Entre l’observance des principes qui réglementent l’administration publique et les liens amicaux, le second semble l’emporter sur le premier dans l’action du nouveau ministre d’Etat en charge de l’Economie nationale, apprend-on, des sources proches du ministère. Seulement deux mois après sa prise de fonction, l’ancien sociétaire de l’UDPS fait déjà parler de lui en mal.   
La présence de Joseph Kapika au ministère de l’Economie nationale est-elle dominée par un souci de rendre l’ascenseur à ceux qui l’ont soutenu ? C’est la terrible question qui semble revenir sur les lèvres de certains agents de ce ministère.
Le rififi a commencé loin de Kinshasa. C’était lors de la visite du ministre de tutelle effectuée, fin juin, dans la Division provinciale du Haut-Katanga où Joseph Kapika est allé réinstaller « de force » le chef de Division M. Mukiny-A-Chiyen suspendu. Et cela, au mépris des inspecteurs présents sur le lieu et sans même impliquer le secrétaire général à l’Economie nationale.  Ce forcing du ministre intervient pendant qu’un mémorandum de la délégation syndicale du Haut-Katanga sur ce dossier gisait dans ses tiroirs. Ce qui n’a pas empêché à certains agents de critiquer l’acte du ministre, le qualifiant de dictature. Et depuis, l’atmosphère reste toujours tendue entre, d’un côté, bon nombre d’agents et cadres de ce portefeuille et Joseph Kapika, de l’autre.
Plus grave, indique une source, le ministre a fait arrêter, le même jour, des inspecteurs qui contestaient la violation des procédures par le ministre, avant de forcer les portes et installer son protégé. Non sans lâcher des propos intimidants à l’égard des syndicalistes. « Vous voulez me poignarder dans le dos ? Vous oubliez que le secrétaire général est assis, moi je suis débout. Je vais lui faire mal », balance-t-il. Et depuis, Mukiny-A-Chiyen a repris ses fonctions en dépit du fait que tous les inspecteurs généraux ne veulent plus de lui.

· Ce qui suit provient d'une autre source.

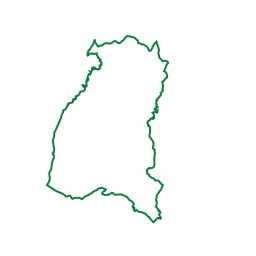 Bazartete, Liquica, East Timor, rotated 298°
{"feature_id": "22284137B77878310699205", "entity_name": "Bazartete", "entity_type": "district", "adm_level": 2, "iso_a3": "TLS", "parent_name": "East Timor", "parent_adm1": "Liquica", "projection": "mercator", "projection_center": [125.444, -8.63], "detail": "fine", "context": "isolated", "style": "outline", "palette": "green", "viewbox_px": 256, "rotation_deg": 298, "n_neighbors": 0, "source": "geoboundaries", "source_scale": "gbopen_adm2", "svg_char_len": 5711}
<svg xmlns="http://www.w3.org/2000/svg" viewBox="0 0 256 256"><g transform="rotate(298 128 128)"><path d="M190.4,56.8L190.0,57.2L188.6,57.4L188.1,57.6L184.1,57.8L178.8,57.2L177.8,56.7L177.0,57.2L175.8,57.1L173.3,58.0L173.1,58.5L174.2,58.9L174.7,59.3L175.4,59.2L175.8,59.7L176.3,60.0L176.5,61.2L177.3,61.8L177.5,63.8L178.5,64.5L179.2,65.5L177.9,66.0L177.3,67.4L177.0,67.6L176.6,68.2L176.1,68.4L176.3,68.9L175.8,69.6L175.9,70.1L175.0,70.9L175.0,71.3L174.2,71.6L174.5,71.9L174.1,71.9L174.2,72.1L173.7,72.7L173.4,73.8L173.0,74.2L172.0,74.3L171.4,74.6L171.2,74.9L170.9,74.9L170.4,73.9L169.8,73.6L168.8,74.2L168.3,75.1L166.7,75.0L166.4,74.3L165.5,74.0L165.3,73.8L165.3,72.6L164.9,72.2L164.7,71.5L164.7,71.2L165.0,71.0L164.5,70.9L164.3,70.4L165.4,69.0L165.1,68.6L164.0,68.1L163.2,68.5L162.8,69.3L160.8,69.0L160.1,68.7L160.0,68.2L159.4,69.4L159.1,69.4L159.1,69.1L158.3,69.4L157.2,69.3L157.1,68.3L156.6,68.4L156.0,68.2L154.7,68.2L153.7,68.7L153.4,69.2L153.2,69.0L152.9,69.0L152.9,69.4L152.7,69.6L152.7,69.4L152.2,69.2L152.1,68.9L151.3,69.0L150.7,69.5L150.7,69.9L150.6,70.2L150.1,70.0L150.0,69.6L149.8,69.6L149.9,69.4L149.5,69.5L149.4,70.0L149.3,69.5L148.3,70.0L148.1,69.9L146.7,71.3L146.0,71.3L145.5,71.9L145.1,71.7L145.2,70.4L144.8,69.6L145.0,69.2L144.8,68.5L144.5,68.1L144.6,67.8L144.4,67.7L143.8,68.7L143.5,69.8L143.4,70.8L143.2,71.0L143.5,71.0L143.4,71.2L142.1,71.9L141.0,71.9L139.3,71.2L139.2,70.7L138.4,69.5L137.4,68.9L136.9,68.8L136.0,69.2L134.5,69.1L133.1,68.3L132.4,68.3L132.0,67.4L131.3,66.9L130.4,67.5L130.0,68.3L128.9,68.2L128.4,67.9L128.4,66.8L128.1,66.4L127.0,66.3L126.5,66.6L126.1,67.2L125.4,67.2L125.2,67.1L125.2,66.7L124.3,66.8L124.0,66.6L122.7,64.7L122.1,64.6L121.7,64.0L121.4,64.1L121.0,63.7L120.7,63.7L120.5,64.3L120.1,64.4L118.7,64.1L115.6,64.0L114.7,63.9L114.4,63.4L113.2,62.5L112.7,62.9L110.8,63.3L108.4,63.3L104.9,64.2L101.2,64.4L96.8,64.8L95.7,64.7L93.4,65.1L89.8,65.0L85.3,67.0L82.9,67.2L81.0,67.9L76.5,71.3L75.4,72.4L73.3,73.4L72.2,73.4L72.0,73.8L71.7,73.9L71.0,73.9L70.5,73.4L70.0,73.4L69.6,74.1L69.2,74.5L69.4,75.0L69.1,75.4L67.2,76.4L61.7,77.1L55.8,79.5L51.4,79.6L49.6,80.6L47.9,82.0L45.7,83.1L43.2,83.4L39.4,83.4L39.5,85.0L38.7,91.9L38.6,94.6L39.1,99.2L39.2,102.7L38.4,105.1L38.6,105.8L39.2,106.7L40.3,107.5L40.7,108.1L40.9,108.9L40.3,110.3L39.4,111.2L39.5,112.4L39.7,112.7L41.0,113.2L42.8,116.4L43.6,118.3L43.5,120.6L44.1,121.1L45.6,121.4L47.3,122.3L49.7,124.1L53.0,126.2L56.8,128.0L58.5,129.8L58.8,130.0L60.0,129.8L60.9,130.6L62.6,132.6L63.4,136.1L63.5,136.8L63.3,137.2L63.0,137.4L62.4,137.4L59.9,135.9L58.2,135.8L57.5,136.4L57.7,137.8L58.0,138.9L59.0,140.9L60.7,142.7L63.2,144.2L63.5,145.1L62.9,147.2L63.1,148.2L63.7,149.2L65.0,150.9L65.9,152.9L66.3,153.4L66.4,153.9L66.3,155.4L66.6,156.8L66.6,159.2L66.2,160.6L65.1,162.8L65.0,166.2L64.2,168.0L64.0,168.5L63.0,169.0L60.6,169.1L60.1,169.5L60.0,169.8L60.6,170.7L60.3,171.2L60.0,171.4L59.2,171.1L58.6,171.6L58.1,172.3L57.9,173.1L58.1,173.4L59.2,173.6L59.7,174.0L59.0,175.8L59.4,177.0L60.5,182.6L60.2,184.6L59.2,187.4L59.2,188.6L57.6,191.8L57.3,193.2L56.8,194.2L56.8,195.0L58.8,195.1L60.5,196.0L62.1,196.0L62.4,196.3L63.3,198.0L63.0,199.1L64.0,199.3L64.3,199.1L64.5,198.3L64.6,198.2L64.7,198.4L65.1,197.8L65.5,196.7L66.4,195.9L68.0,196.4L68.5,196.3L69.2,195.3L69.1,194.7L69.3,194.8L70.0,194.2L69.8,193.2L70.4,192.7L70.8,191.6L71.3,191.0L71.7,189.5L74.3,189.1L75.1,188.7L76.4,187.9L77.4,186.8L77.8,186.5L81.7,185.2L82.6,185.1L83.6,185.3L86.8,185.5L89.4,186.1L91.7,185.7L93.4,185.7L94.0,185.5L94.4,182.8L95.5,180.6L95.7,179.2L95.5,178.4L94.6,177.2L94.5,176.6L95.5,174.8L95.1,172.1L95.6,170.7L95.7,169.3L96.3,168.9L96.9,167.8L96.9,166.3L97.7,166.0L98.9,164.8L99.4,164.5L99.8,164.7L100.3,164.5L101.2,165.1L102.5,165.3L103.5,167.5L104.5,168.4L105.9,169.0L106.6,169.0L108.3,168.4L111.6,166.5L114.7,164.9L118.4,163.7L119.3,162.8L121.4,161.6L121.5,160.1L122.4,159.0L124.9,158.6L127.6,156.8L129.7,152.9L130.1,151.6L130.7,150.9L132.1,150.2L132.9,150.1L134.7,149.4L136.2,148.5L138.3,147.7L139.5,146.3L139.3,144.8L139.4,144.7L140.4,144.8L140.7,144.6L140.7,144.2L141.6,142.6L143.7,142.6L144.6,143.3L145.2,143.3L145.5,143.7L146.7,143.6L147.2,143.9L147.6,145.3L147.9,145.6L148.3,144.9L148.9,144.7L149.2,145.3L148.3,145.8L148.1,146.0L149.0,146.3L150.0,146.0L150.4,145.3L151.6,144.8L152.3,144.2L152.9,143.3L153.1,142.6L155.5,144.3L155.0,145.3L155.0,146.2L155.3,146.5L157.6,145.9L157.2,142.5L157.8,142.6L158.6,143.7L159.5,143.7L160.4,144.5L160.6,144.4L160.5,142.6L162.2,142.5L163.0,141.1L164.7,140.7L165.5,140.8L165.9,140.6L166.1,139.9L166.7,140.1L166.9,140.6L168.8,140.6L169.8,141.2L171.0,141.1L172.6,141.6L173.2,141.3L174.1,140.4L175.1,140.8L177.5,141.3L178.2,140.8L178.3,140.2L179.0,140.0L179.4,140.1L181.5,139.3L182.1,138.7L182.8,138.5L183.2,137.7L184.3,137.3L184.7,136.7L187.0,137.6L190.0,138.0L190.8,138.6L191.9,138.3L192.7,138.0L194.7,135.8L195.3,134.1L195.0,133.3L195.2,133.0L197.3,133.1L202.3,132.3L203.9,132.9L204.5,132.8L205.1,131.7L205.1,129.6L203.2,127.1L204.2,125.1L204.4,123.9L204.8,122.9L205.6,122.0L206.9,121.1L207.9,119.9L209.3,119.2L210.4,119.1L211.4,118.7L212.7,117.5L213.3,117.1L216.1,114.0L217.6,112.6L214.4,111.6L213.9,111.8L211.5,111.6L210.5,111.9L207.4,111.8L206.7,111.6L206.3,111.1L206.1,110.2L207.4,109.0L207.6,108.3L208.3,107.4L208.8,106.0L209.0,102.1L208.3,100.7L208.3,98.7L207.8,97.4L208.0,97.0L209.3,96.0L209.8,95.4L210.0,94.5L209.9,94.0L210.7,92.3L210.7,90.8L209.8,87.0L208.9,84.4L208.6,84.0L207.3,83.4L204.0,83.0L202.3,82.2L201.7,81.7L200.1,81.5L199.2,80.8L198.6,80.2L198.4,78.8L198.9,76.3L198.4,75.4L197.7,74.7L196.6,74.4L195.1,73.4L194.2,72.6L193.6,71.5L192.9,69.3L191.6,67.6L188.9,66.6L187.6,64.5L186.3,63.8L186.0,63.5L186.7,61.6L188.9,57.9L190.0,57.6L190.4,56.8Z" fill="none" stroke="#15803d" stroke-width="2"/></g></svg>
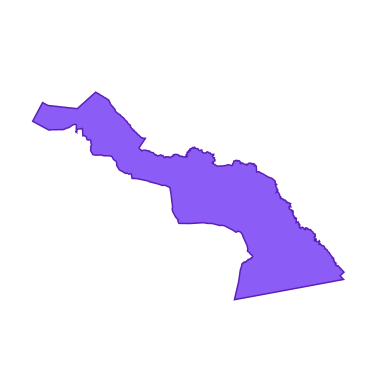 Narok South, Rift Valley, Kenya, rotated 317°
{"feature_id": "3690345B7468975008705", "entity_name": "Narok South", "entity_type": "district", "adm_level": 2, "iso_a3": "KEN", "parent_name": "Kenya", "parent_adm1": "Rift Valley", "projection": "robinson", "projection_center": [35.805, -1.359], "detail": "fine", "context": "isolated", "style": "filled", "palette": "violet", "viewbox_px": 384, "rotation_deg": 317, "n_neighbors": 0, "source": "geoboundaries", "source_scale": "gbopen_adm2", "svg_char_len": 6094}
<svg xmlns="http://www.w3.org/2000/svg" viewBox="0 0 384 384"><g transform="rotate(317 192 192)"><path d="M130.8,50.1L131.0,50.0L140.3,58.5L141.9,59.2L143.9,59.8L145.7,60.9L150.9,61.7L153.1,63.2L153.3,63.7L152.2,65.3L151.0,66.2L150.9,66.8L150.5,66.9L150.2,67.5L149.6,67.8L149.5,68.4L148.3,68.4L148.0,69.1L148.2,69.6L148.4,69.0L149.5,69.0L149.8,68.3L150.9,67.9L151.6,68.2L153.7,70.1L155.2,70.8L150.5,76.5L151.2,76.9L151.9,78.0L152.2,79.9L150.9,82.1L151.9,83.6L153.1,84.4L153.3,85.0L152.8,86.0L152.0,86.4L150.5,89.3L149.3,89.5L148.5,89.9L148.1,90.9L146.8,91.8L146.0,92.9L145.0,97.0L146.5,99.2L150.7,102.9L152.4,105.5L155.6,108.6L157.3,110.6L157.6,111.3L156.8,114.7L157.4,117.7L156.8,119.4L156.2,120.1L155.5,120.5L154.9,121.7L154.0,125.9L154.2,127.5L155.1,129.2L155.3,130.7L156.3,133.4L157.6,134.1L157.9,135.8L160.0,137.3L157.4,141.2L160.7,144.5L165.6,151.4L167.3,153.9L168.1,156.0L171.9,161.7L174.7,166.8L177.0,168.9L178.8,173.4L178.8,173.8L175.0,179.6L171.9,183.7L167.8,189.5L165.9,190.9L164.6,193.0L162.9,199.5L162.9,202.8L162.0,203.4L161.0,206.0L168.6,213.3L179.5,222.3L182.3,226.0L185.2,228.7L189.6,235.6L190.2,236.2L191.1,236.5L192.8,239.1L196.1,248.4L196.4,250.4L196.9,251.5L197.2,251.8L198.1,251.7L198.8,251.9L200.1,254.2L200.2,255.4L199.5,258.5L199.1,258.9L195.8,268.6L194.2,271.4L192.4,272.9L192.2,273.4L192.7,275.1L192.4,276.9L192.7,279.5L192.3,280.6L191.0,280.8L190.5,280.5L190.2,281.0L189.1,280.9L188.6,280.3L187.7,280.2L187.1,279.6L186.3,280.1L185.5,279.7L183.7,280.0L183.5,279.5L182.9,279.5L182.3,278.7L181.6,279.0L181.5,278.8L179.7,278.6L177.1,280.4L174.4,281.8L164.8,289.5L149.6,299.7L243.2,359.3L243.2,354.2L248.5,354.3L248.5,345.5L247.7,345.2L247.3,343.8L247.7,343.7L247.5,342.8L247.9,342.4L248.2,341.2L248.8,341.7L248.6,340.6L248.9,338.4L249.1,338.3L249.3,338.7L250.4,336.8L249.5,335.8L250.2,335.6L250.4,332.1L251.0,330.1L250.8,328.0L251.3,326.4L250.9,324.7L250.3,324.0L251.1,323.4L251.6,321.7L251.2,320.3L250.4,320.0L250.3,319.5L250.5,317.7L250.0,317.8L249.4,317.2L249.6,316.8L249.3,316.5L251.5,315.5L251.8,314.5L251.1,314.6L249.6,313.7L249.4,313.0L248.3,311.0L249.1,310.2L249.5,310.3L249.9,311.5L250.2,311.7L250.7,311.1L250.4,308.4L251.3,308.1L252.0,308.5L253.4,306.5L252.9,306.0L252.7,305.3L252.8,304.2L253.1,303.6L252.7,301.9L253.1,300.5L251.2,298.2L251.7,297.9L251.8,297.4L251.4,297.2L250.9,295.8L250.7,295.7L249.1,296.8L248.7,295.7L249.1,295.4L248.8,293.1L247.5,292.3L247.1,292.7L246.6,292.8L246.5,292.6L246.4,291.1L248.3,289.7L247.7,289.1L247.7,288.7L248.6,288.4L248.8,287.0L249.3,286.6L249.0,286.0L248.3,286.0L247.2,285.3L248.0,284.8L249.4,283.3L249.3,281.6L250.3,282.2L250.3,281.6L249.6,280.2L250.2,279.4L250.2,277.6L251.4,276.7L251.7,274.8L252.4,275.5L252.9,275.0L252.6,273.0L252.0,272.4L251.7,270.5L252.3,270.1L252.3,269.5L252.7,269.1L253.5,269.4L254.2,270.2L254.8,268.4L255.5,267.7L256.1,267.8L255.7,266.3L254.6,265.6L254.6,265.2L254.9,264.9L254.0,263.9L254.2,263.5L254.6,263.5L254.6,261.4L254.2,261.2L253.9,260.4L253.6,260.5L253.8,259.3L253.2,257.9L252.4,257.4L252.6,257.0L252.4,257.0L252.5,256.6L253.6,256.2L253.6,255.9L253.2,255.6L254.3,253.4L254.9,251.1L254.7,250.1L253.6,249.8L254.3,249.5L255.0,249.7L255.1,249.4L255.8,249.3L256.1,249.0L255.7,248.4L255.7,247.8L256.1,247.9L256.5,247.4L256.8,246.7L257.1,245.2L257.9,243.7L258.9,244.3L259.1,241.8L259.9,241.3L260.3,240.1L260.0,238.9L259.9,236.8L257.9,232.9L256.2,227.0L255.2,224.6L254.8,222.8L252.9,221.4L256.6,217.0L256.6,216.1L255.7,215.5L256.5,215.1L256.7,214.3L256.1,212.9L255.6,212.9L255.8,213.5L255.3,213.3L255.0,212.5L255.1,211.9L254.4,210.6L252.8,209.6L252.0,209.6L251.4,210.0L250.4,209.6L250.6,209.0L250.5,208.5L250.0,208.4L249.3,207.6L248.8,205.5L248.3,205.0L246.9,204.4L246.8,204.1L247.6,204.1L247.9,203.8L247.6,203.1L247.9,202.1L247.8,201.2L247.1,200.4L246.2,200.4L246.2,199.2L245.3,198.7L244.6,198.6L243.7,197.9L242.8,198.7L240.6,199.3L240.2,199.9L239.1,199.9L237.5,197.3L236.6,196.4L234.7,195.6L232.2,193.9L230.6,192.4L228.2,190.5L226.6,184.8L227.4,185.2L227.9,184.9L228.2,184.2L230.0,184.8L230.3,184.2L230.7,184.2L230.9,182.8L231.7,182.3L231.0,181.4L231.4,180.0L232.0,179.5L232.8,180.0L233.6,179.2L231.6,177.8L231.9,177.3L231.9,175.8L231.1,175.4L231.0,173.8L230.5,172.9L229.6,173.1L227.2,171.8L227.1,170.7L226.6,170.1L227.8,167.8L226.0,167.0L225.6,166.6L225.5,165.7L225.9,164.3L224.5,163.2L224.4,160.9L224.2,160.8L223.5,161.5L223.1,161.4L222.7,161.0L222.7,159.9L221.2,159.8L220.1,159.2L219.0,159.4L218.9,159.7L219.5,160.2L218.8,160.7L218.4,160.0L217.7,159.5L217.0,159.8L216.5,160.5L216.0,159.7L215.6,159.6L215.0,160.0L215.0,160.6L214.3,161.0L213.3,160.7L213.0,160.8L212.5,161.3L212.5,161.8L213.1,162.5L211.8,162.9L211.5,162.2L210.9,161.5L210.3,161.4L210.0,160.7L209.4,160.3L209.3,159.3L207.8,158.0L207.8,157.3L207.4,157.1L207.5,156.6L207.2,156.3L207.3,155.0L206.5,154.5L205.9,153.4L204.8,153.0L204.6,152.5L204.1,152.5L203.8,152.1L203.0,152.9L202.5,152.5L202.2,152.7L201.5,152.3L200.9,152.3L200.8,152.1L200.0,152.2L199.2,151.6L199.1,150.8L199.0,150.6L198.8,150.8L198.7,150.3L197.4,148.7L197.0,148.4L196.4,148.8L195.7,148.7L195.7,148.0L195.2,147.1L195.5,146.8L195.4,146.1L195.6,145.4L194.7,144.9L194.8,144.5L194.2,143.3L193.2,143.3L193.0,142.9L191.5,142.2L191.1,141.6L191.2,141.2L190.7,140.3L191.0,140.2L191.0,139.9L190.3,139.5L190.4,136.7L190.1,136.7L188.7,134.1L188.9,133.1L188.2,132.8L188.2,132.1L187.2,131.2L186.8,129.9L186.4,129.5L185.4,128.9L184.9,128.2L183.3,127.7L183.5,126.9L183.1,126.0L183.3,123.6L194.5,121.0L193.6,119.8L192.7,119.3L192.7,118.7L192.3,118.4L192.2,117.6L191.9,117.1L191.9,114.1L191.3,112.9L191.6,112.7L191.5,112.3L191.7,111.6L191.5,111.3L191.7,110.2L191.4,109.2L191.6,107.4L190.9,106.8L191.5,105.7L191.2,104.5L191.5,102.3L192.0,101.9L192.4,101.1L192.0,99.1L192.1,98.7L191.9,98.3L192.5,96.1L192.2,93.7L192.5,91.3L192.2,89.4L191.8,88.2L192.2,86.9L191.4,84.5L191.2,82.1L191.0,81.3L191.4,79.9L191.9,79.3L192.2,76.1L192.2,72.5L193.2,70.0L193.8,67.6L193.1,65.7L192.9,64.2L192.3,62.9L191.8,60.5L191.1,58.6L190.7,56.3L190.2,55.6L190.2,54.9L189.6,53.3L164.9,52.8L145.7,30.5L143.7,24.7L123.7,31.6L129.5,48.9L130.8,50.1Z" fill="#8b5cf6" stroke="#5b21b6" stroke-width="1.5"/></g></svg>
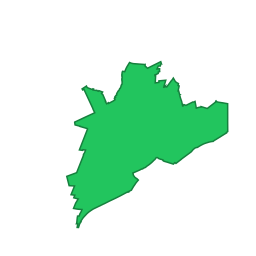 the district of Goirle, Noord-Brabant, Netherlands, rotated 147°
{"feature_id": "6326949B96692353293855", "entity_name": "Goirle", "entity_type": "district", "adm_level": 2, "iso_a3": "NLD", "parent_name": "Netherlands", "parent_adm1": "Noord-Brabant", "projection": "natural_earth1", "projection_center": [5.032, 51.506], "detail": "fine", "context": "isolated", "style": "filled", "palette": "green", "viewbox_px": 256, "rotation_deg": 147, "n_neighbors": 0, "source": "geoboundaries", "source_scale": "gbopen_adm2", "svg_char_len": 5067}
<svg xmlns="http://www.w3.org/2000/svg" viewBox="0 0 256 256"><g transform="rotate(147 128 128)"><path d="M31.2,94.1L34.4,97.1L37.9,100.2L38.8,101.1L39.1,101.4L39.2,101.8L39.3,101.9L39.4,102.8L39.8,102.7L39.7,102.1L48.4,101.4L48.5,101.4L50.9,101.2L55.1,106.2L55.5,105.8L56.7,106.5L58.2,107.0L58.7,107.1L59.9,107.5L57.3,113.8L58.8,114.0L59.4,114.3L59.5,114.5L67.0,115.4L68.4,117.2L70.0,116.5L70.2,116.8L69.8,117.6L69.7,118.1L69.5,118.3L69.3,119.0L68.6,120.9L68.5,121.2L67.7,124.5L66.6,127.8L66.4,127.8L66.5,127.9L66.5,128.0L65.3,131.5L65.8,131.8L62.2,135.4L62.9,136.4L61.5,137.8L62.6,139.8L62.6,140.0L62.9,140.9L63.0,141.9L62.9,142.5L62.8,145.2L64.5,144.4L65.8,144.1L73.1,141.3L74.2,142.3L73.7,142.8L74.3,142.7L75.6,142.5L75.8,142.6L75.8,142.8L70.3,147.5L76.4,150.7L77.3,149.4L80.6,151.0L76.5,156.6L76.8,156.6L77.0,157.0L76.5,157.9L75.2,157.6L73.0,157.3L72.2,158.4L70.9,158.1L70.7,158.5L70.5,158.4L70.0,159.5L69.8,159.6L69.2,160.5L71.5,161.7L68.8,163.5L67.2,162.4L65.0,164.2L64.9,164.0L64.4,165.8L77.3,167.3L79.1,167.5L79.2,167.9L79.5,169.1L79.5,169.4L79.9,170.0L79.9,170.4L79.8,170.6L79.7,170.9L79.4,171.4L79.0,172.0L79.3,172.1L88.5,179.1L89.8,180.4L90.3,181.1L91.0,182.1L95.4,180.0L97.0,179.1L99.4,177.5L100.1,177.0L100.5,177.3L100.7,177.6L100.8,177.8L101.4,178.2L101.5,178.3L101.7,178.5L102.0,178.3L102.4,178.0L103.1,177.3L103.2,177.2L103.3,177.0L103.4,176.9L103.5,176.6L103.9,176.3L104.0,176.2L104.3,175.9L104.3,175.7L104.5,175.5L104.5,175.4L104.6,175.1L104.9,174.8L104.9,174.7L104.9,174.4L105.1,174.3L105.2,174.1L105.3,173.8L105.4,173.6L105.6,173.3L105.8,173.1L106.1,172.9L106.3,172.7L106.4,172.4L106.5,172.2L106.8,172.0L106.8,171.9L107.0,171.5L107.2,171.2L107.3,171.1L107.4,170.9L107.3,170.7L107.3,170.4L107.7,170.1L108.0,169.6L108.2,169.3L108.3,169.0L108.7,168.6L109.2,168.0L109.3,167.9L109.6,167.9L109.8,167.9L110.1,167.6L110.6,167.4L110.8,167.1L111.1,166.8L111.2,166.7L111.8,166.3L112.3,166.0L112.8,165.6L113.0,165.5L113.6,165.5L113.8,165.4L114.0,165.2L114.5,164.9L114.8,164.7L115.0,164.6L115.3,164.4L115.5,164.4L115.8,164.4L116.1,164.4L116.3,164.3L116.3,164.2L117.9,163.5L118.3,163.1L118.7,163.0L118.7,162.9L118.9,162.5L119.0,162.4L119.4,162.3L119.6,162.2L119.8,161.9L119.8,161.7L120.0,161.7L120.4,161.8L120.6,161.8L120.9,161.6L121.2,161.6L121.5,161.5L121.8,161.4L122.0,161.3L122.1,161.2L122.0,160.7L121.9,160.5L121.9,160.4L122.0,160.4L122.2,160.6L122.3,160.6L123.1,160.4L123.3,160.3L123.3,160.1L123.2,160.0L123.2,159.9L123.3,159.8L123.4,159.5L123.5,159.1L123.5,158.8L125.8,158.7L130.9,159.2L130.7,159.9L132.7,159.9L132.6,162.3L132.2,162.3L130.9,169.8L131.4,171.3L129.7,172.0L132.1,175.2L132.9,175.0L133.4,175.8L133.6,176.6L133.9,176.6L134.6,177.1L135.8,178.2L136.1,178.4L136.6,179.0L135.7,179.5L136.1,180.0L136.8,179.7L137.5,180.4L139.3,182.8L139.5,183.0L139.8,183.6L140.1,184.3L140.2,184.6L140.2,184.8L140.2,185.0L140.0,185.8L145.2,185.8L145.3,184.6L143.9,184.4L146.8,163.8L147.1,162.7L147.6,158.9L156.6,160.2L169.5,162.0L169.6,161.9L170.7,159.4L167.1,155.4L167.3,155.3L162.2,149.4L161.9,149.6L180.7,136.1L178.2,133.9L177.6,134.4L175.6,132.6L177.6,131.1L178.5,130.6L179.0,130.4L179.6,130.2L179.9,129.9L180.2,129.5L180.3,129.3L180.7,129.0L182.0,128.0L182.2,127.9L195.4,118.5L195.6,118.6L195.9,118.6L205.7,120.8L208.8,111.7L204.4,108.5L212.1,103.1L209.2,100.6L211.5,99.0L208.4,95.6L212.8,93.5L217.5,90.2L216.0,88.8L215.4,88.2L214.7,87.6L214.0,87.0L212.2,85.6L211.0,84.7L211.9,84.1L212.0,84.0L212.1,83.8L213.0,83.3L214.5,82.5L215.2,82.1L215.3,82.1L216.8,80.8L218.3,81.6L218.6,81.2L219.5,80.3L219.7,80.0L220.3,79.3L221.0,78.4L222.5,76.5L223.4,75.8L222.2,75.1L223.8,73.4L224.8,72.3L223.7,71.5L221.2,73.6L219.3,74.7L219.1,74.6L218.6,74.9L218.9,75.1L218.2,75.5L217.5,75.9L216.5,76.3L215.6,76.7L214.6,77.1L212.8,77.6L211.1,78.0L209.6,78.4L208.0,78.7L206.3,78.9L204.0,79.0L202.6,79.0L201.5,79.0L200.5,78.9L199.0,78.7L190.0,77.6L189.5,77.5L189.0,77.4L188.8,77.4L186.0,77.1L185.9,77.1L184.3,76.9L184.0,76.9L176.6,75.9L171.2,75.3L165.2,74.8L163.4,74.6L162.6,74.4L162.7,74.1L162.1,74.0L162.1,74.3L161.3,74.3L160.5,74.2L159.0,74.0L157.7,74.7L156.5,75.3L155.3,75.9L153.3,76.7L152.0,77.3L150.7,77.8L148.4,78.5L147.7,78.7L148.1,80.6L148.9,82.3L149.1,83.1L149.2,84.9L149.1,85.9L149.0,86.1L148.8,86.3L148.7,86.6L148.5,87.6L140.6,86.3L140.4,86.4L138.7,86.1L138.5,85.9L137.7,85.7L137.2,85.9L136.1,85.7L135.2,85.5L134.4,85.5L133.0,85.7L129.9,85.8L129.0,85.9L127.4,86.1L126.2,86.3L123.4,86.9L122.7,86.9L122.0,87.2L121.6,87.3L121.4,87.4L120.3,87.8L120.0,87.9L120.0,88.0L119.9,87.7L119.3,86.8L119.0,86.1L118.8,85.5L118.7,85.4L117.9,84.3L116.5,82.8L116.4,82.6L116.2,82.4L116.1,82.2L116.0,81.8L116.3,81.6L116.0,81.3L116.0,80.6L115.9,80.5L112.8,76.9L112.7,76.7L112.2,76.1L109.6,73.0L109.4,73.0L107.6,73.5L107.5,73.4L107.1,72.2L104.3,72.4L100.6,72.7L100.6,72.8L92.4,73.3L90.5,73.4L87.8,73.6L84.9,74.5L82.2,74.7L80.3,73.9L78.2,73.9L76.3,73.8L75.3,73.7L73.4,73.5L71.5,73.1L69.7,72.6L67.9,72.1L67.0,71.8L65.3,71.1L64.4,70.7L64.0,70.4L62.1,70.6L61.6,70.5L50.6,70.3L48.1,70.2L48.0,70.6L46.3,70.7L40.8,79.3L38.9,82.2L31.2,94.1Z" fill="#22c55e" stroke="#15803d" stroke-width="1.5"/></g></svg>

Mais pourquoi le retour de ce chef de Division fait-il un grand bruit ? Que lui reproche-t-on ? A en croire des sources proches du dossier, des faits graves tels que le détournement de rétrocession des agents durant cinq ans, le tribalisme (des menaces contre des Kasaïens) ainsi que des actes d’improbité et d’immoralité, allusion faite à la « présence des préservatifs utilisés et jetés dans la poubelle, et non utilisés trouvés dans les tiroirs, gardés encore au bureau des services généraux. »
Par ailleurs, l’on apprend également que d’autres agents seraient d’ores et déjà suspendus par le même ministre pour des motifs non élucidés.
Ancien sociétaire de l’Union pour la démocratie et le progrès social (UDPS), Joseph Kapika vociférait à gorge déployée notamment sur la mauvaise gestion des membres de la Majorité présidentielle présents au gouvernement. Ayant parvenant à son ministère grâce au débauchage après le dialogue du Centre interdiocésain, le nouvel homme fort ne fait guère montre d’exemplarité. Donnant ainsi une partie de réponse à l’interrogation du secrétaire général de la CENCO, Donatien Nshole, sur la garantie de voir, demain, les opposants (Rassemblement) gouverner autrement le pays que l’actuelle majorité.